Fig. 1 is a flowchart of a specific example of a data deduplication mark code generation method according to an embodiment of the present invention;
FIG. 2 is a flowchart illustrating another specific example of a data deduplication mark code generation method according to an embodiment of the present invention;
FIG. 3 is a block diagram of a specific example of a data deduplication mark code generation system of an embodiment of the present invention;
fig. 4 is a schematic diagram of an electronic device according to an embodiment of the invention.
Detailed Description
The technical solutions of the present invention will be described clearly and completely with reference to the accompanying drawings, and it should be understood that the described embodiments are some, but not all embodiments of the present invention. All other embodiments, which can be derived by a person skilled in the art from the embodiments given herein without making any creative effort, shall fall within the protection scope of the present invention.

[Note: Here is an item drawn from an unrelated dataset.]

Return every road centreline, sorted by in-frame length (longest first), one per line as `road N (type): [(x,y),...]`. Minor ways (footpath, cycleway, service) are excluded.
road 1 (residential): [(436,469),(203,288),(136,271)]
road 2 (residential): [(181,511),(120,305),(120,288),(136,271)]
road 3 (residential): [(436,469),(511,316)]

An embodiment of the present invention provides a data deduplication mark code generation method, as shown in fig. 1, the method includes steps S1-S10.

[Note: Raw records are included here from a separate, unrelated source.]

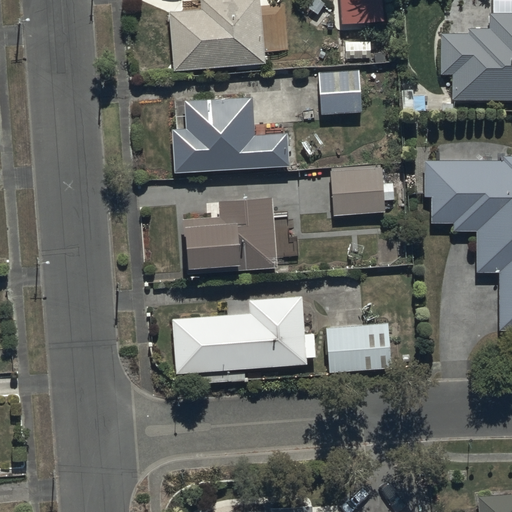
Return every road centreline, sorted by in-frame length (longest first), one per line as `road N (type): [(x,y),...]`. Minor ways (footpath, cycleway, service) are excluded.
road 1 (residential): [(97,438),(59,0)]
road 2 (residential): [(97,438),(511,406)]
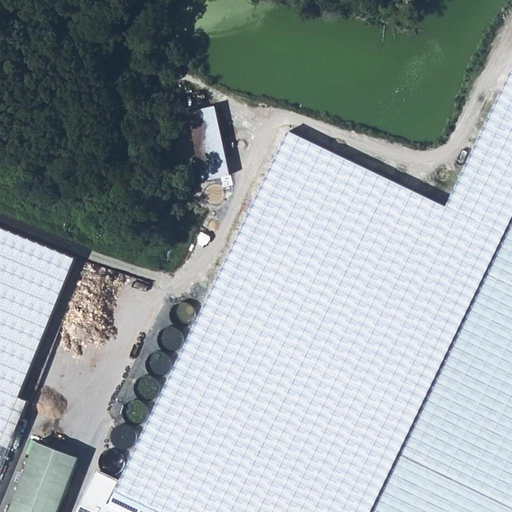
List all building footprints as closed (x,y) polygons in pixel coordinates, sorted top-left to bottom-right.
[(183,76),(178,62),(169,65),(173,79),(183,76)] [(204,181),(231,175),(216,106),(189,112),(204,181)] [(129,511),(273,511),(435,198),(291,129),(111,503),(129,511)] [(362,511),(499,228),(435,198),(273,511),(362,511)] [(511,511),(511,223),(373,511),(511,511)] [(0,461),(89,262),(0,225),(0,461)] [(118,426),(114,445),(132,449),(136,429),(118,426)] [(59,511),(81,456),(39,440),(11,511),(59,511)] [(119,447),(116,446),(113,446),(111,446),(106,449),(104,451),(103,453),(102,456),(102,458),(102,461),(103,464),(104,466),(106,468),(108,469),(113,471),(116,471),(118,471),(123,468),(126,464),(127,461),(127,459),(127,456),(126,453),(125,451),(123,449),(121,448),(119,447)] [(101,471),(99,472),(94,474),(92,476),(90,481),(90,484),(90,486),(91,489),(92,491),(94,493),(96,495),(101,496),(104,496),(106,496),(111,493),(114,489),(115,487),(115,484),(115,481),(114,479),(113,476),(111,474),(109,473),(106,472),(104,471),(101,471)] [(95,504),(93,503),(90,503),(87,503),(83,506),(81,508),(80,510),(79,511),(103,511),(103,510),(101,508),(100,506),(98,505),(95,504)]
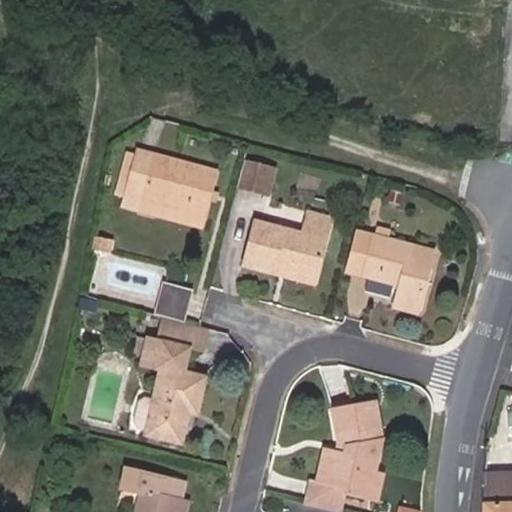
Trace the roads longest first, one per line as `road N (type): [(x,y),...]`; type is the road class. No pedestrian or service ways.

Step S1: a bid data set is obtained that includes a plurality of collected bid data.
In the embodiment, data acquisition is performed on bidding data through a web crawler, and a plurality of acquired bidding data form a bidding data set; of course, in other embodiments, the bid data may also be obtained by other techniques in the prior art, for example, the bid data is obtained through a commercial interface and is set reasonably according to actual needs.
Step S2: and obtaining the bidding title, the bidding content, the bidding number, the name of the bidding unit and the type of the bidding stage of each bidding data according to the bidding data set.
In this embodiment, each bidding data in the bidding data set is subjected to title extraction, so as to obtain a bidding title corresponding to each bidding data. The specific extraction method of the bidding headline can be that the bidding headline is collected from the back end, and the content and the headline corresponding to the bidding data are directly extracted from the queue by algorithm processing; of course, in other embodiments, other title extraction methods in the prior art may be used to obtain the bid title of the bid and bid data; this is only illustrated schematically in the present embodiment, and is not limited thereto.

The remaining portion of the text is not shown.